Garner opens up her soul

The Feel Of Steel by Helen Garner

Paperback, 223 pages
Published April 1st 2008 by Picador (first published November 10th 2007)

I have to admit I really struggle to review Helen Garner's works. I find myself being quickly swept into the words on the page and I do not stop reading. I do not take notes, I just keep reading and soaking it all in. 
In the Feel of Steel, Garner has given us an insight into some of the curly moments of her life, from the doubts one faces after a divorce, placing your mother in a nursing home and struggling to write words on the page. These insights are quite extraordinary with her honesty and vulnerabilities laid down. There is also some wonderful moments of observation that are really poignant and revealing. 

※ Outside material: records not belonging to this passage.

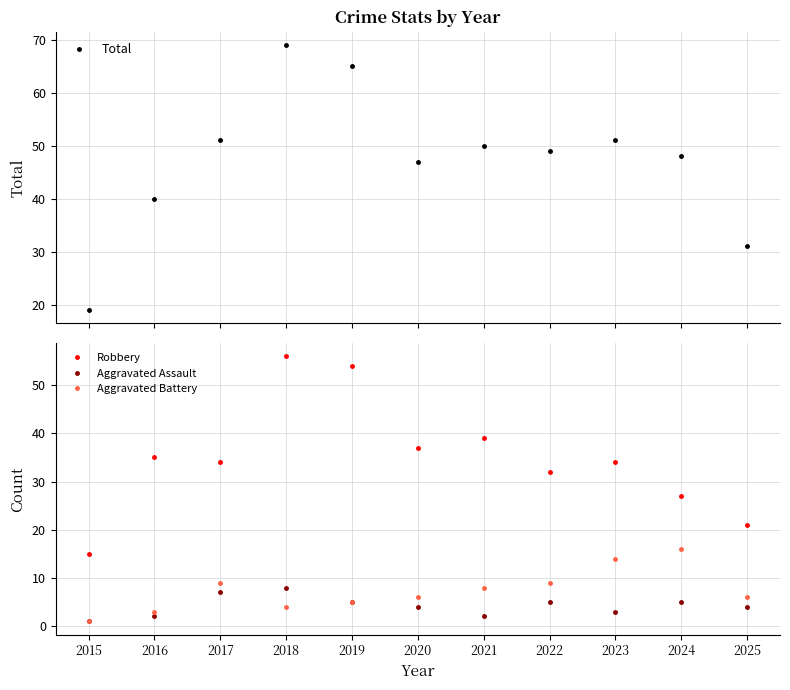

List the labels in order of Total value, smallest first.

2015, 2025, 2016, 2020, 2024, 2022, 2021, 2017, 2023, 2019, 2018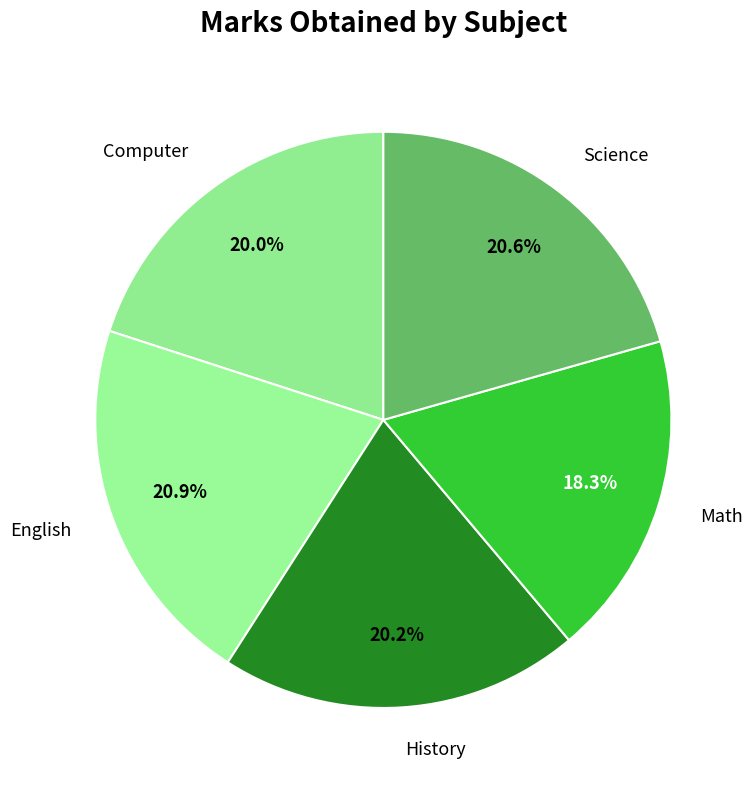

What is the total percentage of Science and English?

41.5%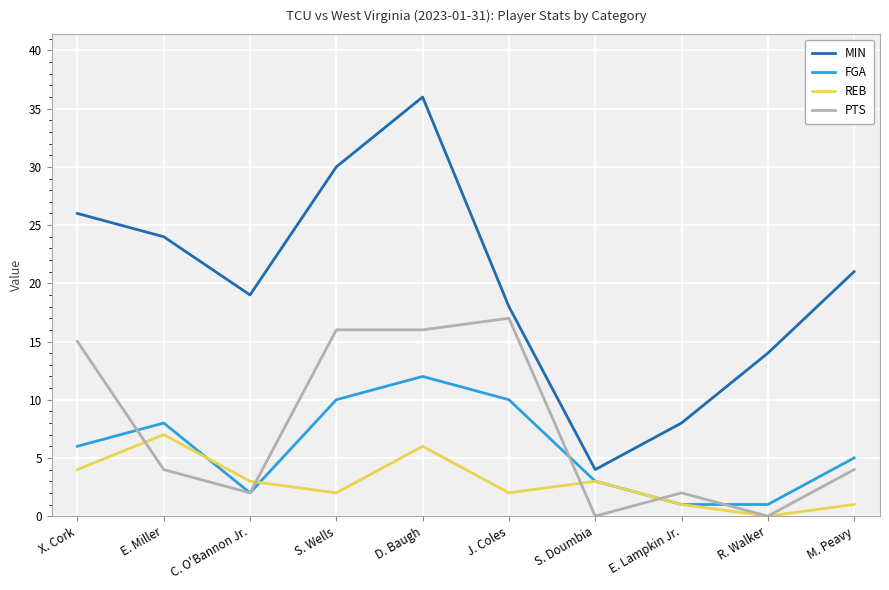

What are all the series names shown in the legend?

MIN, FGA, REB, PTS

I lost myself in the words, the scenes and the descriptions. 
This is a wonderful book, just read it.  

I could not find a website for Helen Garner but you view more of Helen Garner's works at Text Publishing.

Death: The High Cost of Living #1

by Neil Gaiman, Chris Bachalo, Mark Buckingham, Tori Amos
Paperback, 104 pages
Published June 9th 1994 by Titan Books (first published May 1993)

On the day Sexton decides to end his life he meets a strange young woman at the garbage dump. They undertake a journey together where they both discover things about themselves. 

Okay I am a huge Neil Gaiman fan and I have wanting to get my hands on this graphic novel for sometime. Anticipation was high and disappointment was very, very low. 

The drawing is wonderful, the characters and their nuances are realised with great skill. Didi is particularly well done. The illustrators really gave her personality and presence on the page. I mean she really does come across as bubbly and full of life. Sexton is all brooding and works well. The backgrounds are also beautifully drawn and I spent a great deal of time studying each panel. 
The story line is intriguing and reveals itself to an intriguing conclusion. 
I will have to find the rest of the books in this series. 
For more on Neil Gaiman he has an active website. 

The Gnostic Gospels by Elaine Pagels

Paperback, 192 pages
Published April 6th 2006 by Phoenix (Orion) (first published November 12th 1979)

In 1945 fifty two papyrus texts were discovered near Nag Hammadi. Pagels has undertaken a comprehensive look into the texts. 
It is a fascinating read that undertakes an in depth look into early Christianity which is balanced. What I liked about Pagel's writing style is that she puts the words on the page are in a conversational style that makes it easy to comprehend  with not only the religious context but the political as well. It really does help build a vivid picture of the time. 
For those who want to understand how the Christian Church came into being, Pagel's book gives a solid foundation to start at.